● **PROBLEM TO WORK ON**:
Go through the records below and report each line with "περίοδο" in it.

(Dataset entries)
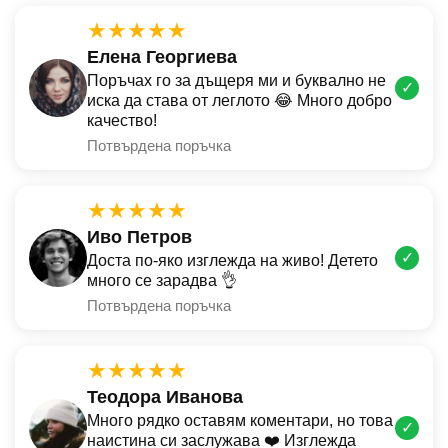
★★★★★
Елена Георгиева
Поръчах го за дъщеря ми и буквално не
✓
иска да става от леглото 😂 Много добро
качество!
Потвърдена поръчка
★★★★★
Иво Петров
✓
Доста по-яко изглежда на живо! Детето
много се зарадва 👌
Потвърдена поръчка
★★★★★
Теодора Иванова
Много рядко оставям коментари, но това
✓
наистина си заслужава ❤️ Изглежда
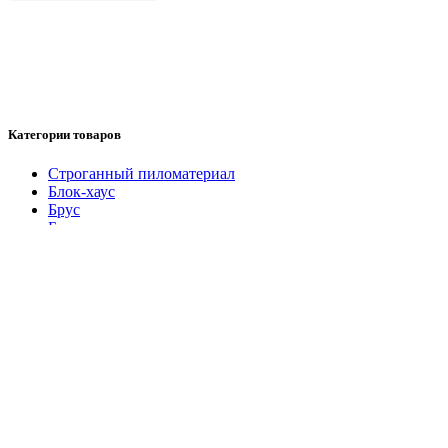
Категории товаров
Cтроганный пиломатериал
Блок-хаус
Брус
Брусок
Вагонка Штиль
Доска обрезная
Евровагонка
Имитация бруса
Калиброванная доска
Колхозница
Наличник строганный
Обрезной материал
Планкен
Плинтус
Половая доска
Топливные пеллеты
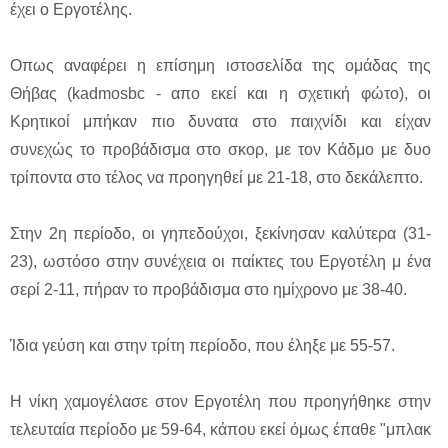
έχει ο Εργοτέλης.
Οπως αναφέρει η επίσημη ιστοσελίδα της ομάδας της
Θήβας (kadmosbc - απο εκεί και η σχετική φώτο), οι
Κρητικοί μπήκαν πιο δυνατα στο παιχνίδι και είχαν
συνεχώς το προβάδισμα στο σκορ, με τον Κάδμο με δυο
τρίποντα στο τέλος να προηγηθεί με 21-18, στο δεκάλεπτο.
Στην 2η περίοδο, οι γηπεδούχοι, ξεκίνησαν καλύτερα (31-
23), ωστόσο στην συνέχεια οι παίκτες του Εργοτέλη μ ένα
σερί 2-11, πήραν το προβάδισμα στο ημίχρονο με 38-40.
Ίδια γεύση και στην τρίτη περίοδο, που έληξε με 55-57.
Η νίκη χαμογέλασε στον Εργοτέλη που προηγήθηκε στην
τελευταία περίοδο με 59-64, κάπου εκεί όμως έπαθε "μπλακ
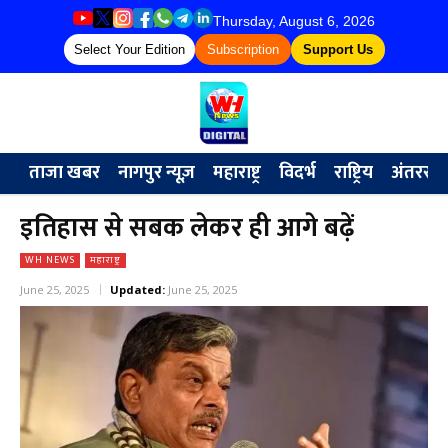
Thursday, August 6, 2026
Select Your Edition
Subscription
Support Us
ताजा खबर
नागपुर न्यूज़
महाराष्ट्र
विदर्भ
राष्ट्रिय
अंतरराष्ट्
इतिहास से सबक लेकर ही आगे बढ़ें
WH NEWS
महाराष्ट्र
June 25, 2025
Updated:
June 25, 2025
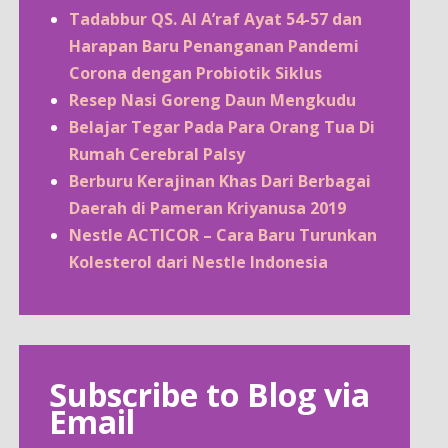
Tadabbur QS. Al A’raf Ayat 54-57 dan
Harapan Baru Penanganan Pandemi
Corona dengan Probiotik Siklus
Resep Nasi Goreng Daun Mengkudu
Belajar Tegar Pada Para Orang Tua Di
Rumah Cerebral Palsy
Berburu Kerajinan Khas Dari Berbagai
Daerah di Pameran Kriyanusa 2019
Nestle ACTICOR – Cara Baru Turunkan
Kolesterol dari Nestle Indonesia
Subscribe to Blog via
Email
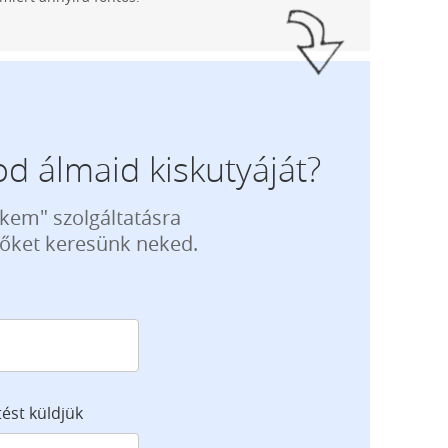
d álmaid kiskutyáját?
ekem" szolgáltatásra
tőket keresünk neked.
tést küldjük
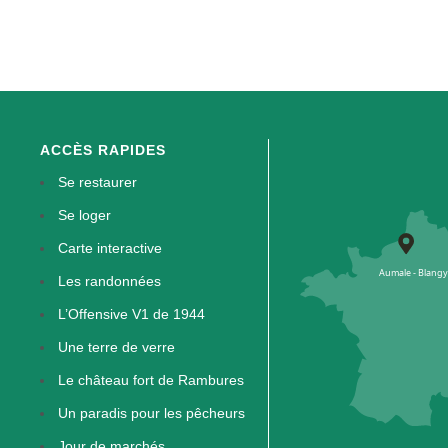
ACCÈS RAPIDES
Se restaurer
Se loger
Carte interactive
Les randonnées
L’Offensive V1 de 1944
Une terre de verre
Le château fort de Rambures
Un paradis pour les pêcheurs
Jour de marchés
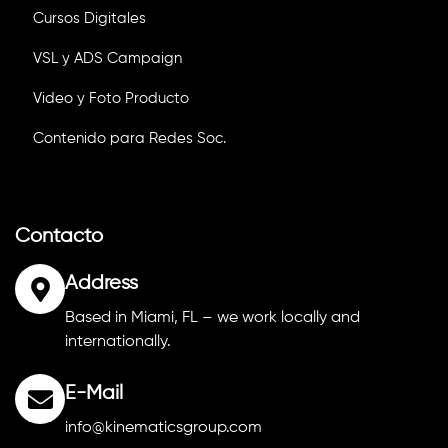
Cursos Digitales
VSL y ADS Campaign
Video y Foto Producto
Contenido para Redes Soc.
Contacto
Address
Based in Miami, FL – we work locally and
internationally.
E-Mail
info@kinematicsgroup.com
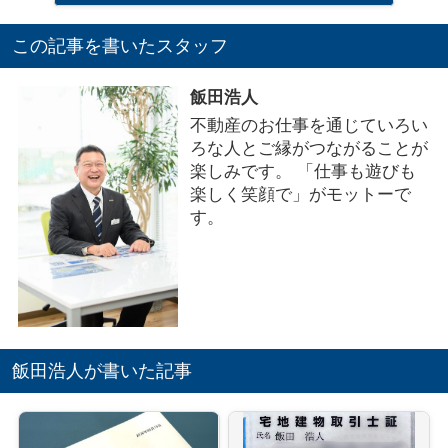
この記事を書いたスタッフ
飯田浩人
不動産のお仕事を通じていろい
ろな人とご縁がつながることが
楽しみです。 「仕事も遊びも
楽しく笑顔で」がモットーで
す。
飯田浩人が書いた記事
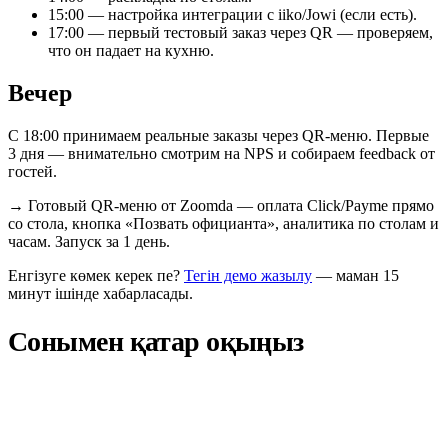
15:00 — настройка интеграции с iiko/Jowi (если есть).
17:00 — первый тестовый заказ через QR — проверяем,
что он падает на кухню.
Вечер
С 18:00 принимаем реальные заказы через QR-меню. Первые
3 дня — внимательно смотрим на NPS и собираем feedback от
гостей.
→
Готовый QR-меню от Zoomda — оплата Click/Payme прямо
со стола, кнопка «Позвать официанта», аналитика по столам и
часам. Запуск за 1 день.
Енгізуге көмек керек пе?
Тегін демо жазылу
— маман 15
минут ішінде хабарласады.
Сонымен қатар оқыңыз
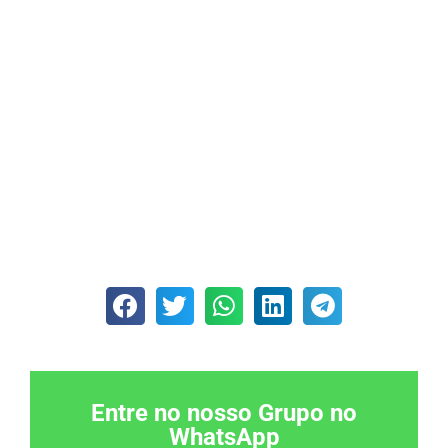
Entre no nosso Grupo no
WhatsApp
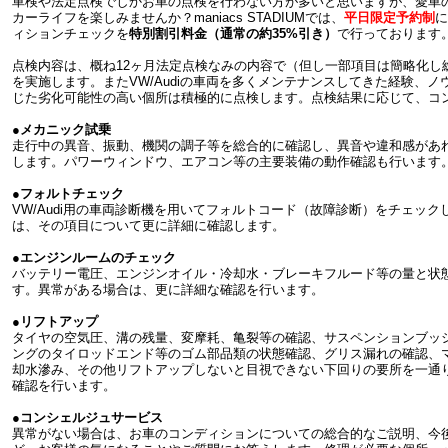
車検や法定点検でしかお車の点検を行わない方が多いと思いますが、愛車
カーライフを楽しみませんか？maniacs STADIUMでは、
平日限定予約制
に
ィションチェックを
特別割引料金（通常の約35%引き）
で行っております
点検内容は、概ね12ヶ月法定点検なみの内容で（但し一部項目は簡略化し
を実施します。またVW/Audiの車両を多くメンテナンスしてきた経験、
じた劣化可能性の高い個所は積極的に点検します。点検結果に応じて、コ
●メカニック試乗
走行中の異音、振動、機関の調子等を総合的に確認し、異音や違和感があ
します。パワーウィンドウ、エアコン等の主要装備の動作確認も行います
●フォルトチェック
VW/Audi用の車両診断機を用いてフォルトコード（故障診断）をチェッ
は、その項目について更に詳細に確認します。
●エンジンルームのチェック
バッテリー電圧、エンジンオイル・冷却水・ブレーキフルード等の量と状
す。異常がある場合は、更に詳細な確認を行います。
●リフトアップ
タイヤの空気圧、溝の残量、変摩耗、亀裂等の確認、サスペンションブッ
ングのタイロッドエンド等のゴム部品類の状態確認、グリス漏れの確認、
却水滲み、その他リフトアップしないと目視できない下回りの要所を一通
確認を行います。
●コンシェルジュサービス
異常がない場合は、お車のコンディションについての総合的なご説明、今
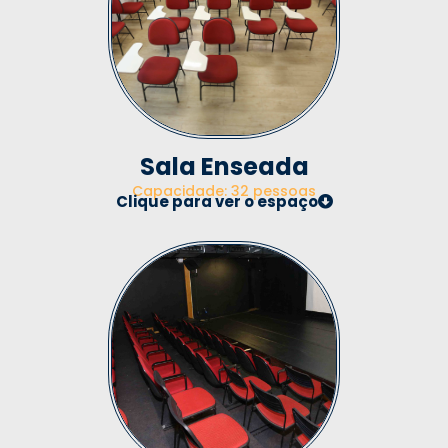
Sala Enseada
Capacidade: 32 pessoas
Clique para ver o espaço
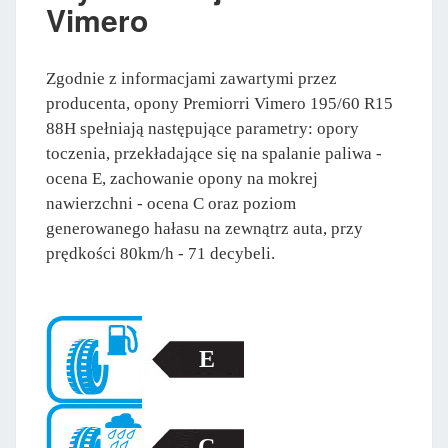
Vimero
Zgodnie z informacjami zawartymi przez
producenta, opony Premiorri Vimero 195/60 R15
88H spełniają następujące parametry: opory
toczenia, przekładające się na spalanie paliwa -
ocena E, zachowanie opony na mokrej
nawierzchni - ocena C oraz poziom
generowanego hałasu na zewnątrz auta, przy
prędkości 80km/h - 71 decybeli.
E
C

● **COMPLETED TASK**:
Στην 2η περίοδο, οι γηπεδούχοι, ξεκίνησαν καλύτερα (31-
Ίδια γεύση και στην τρίτη περίοδο, που έληξε με 55-57.
τελευταία περίοδο με 59-64, κάπου εκεί όμως έπαθε "μπλακ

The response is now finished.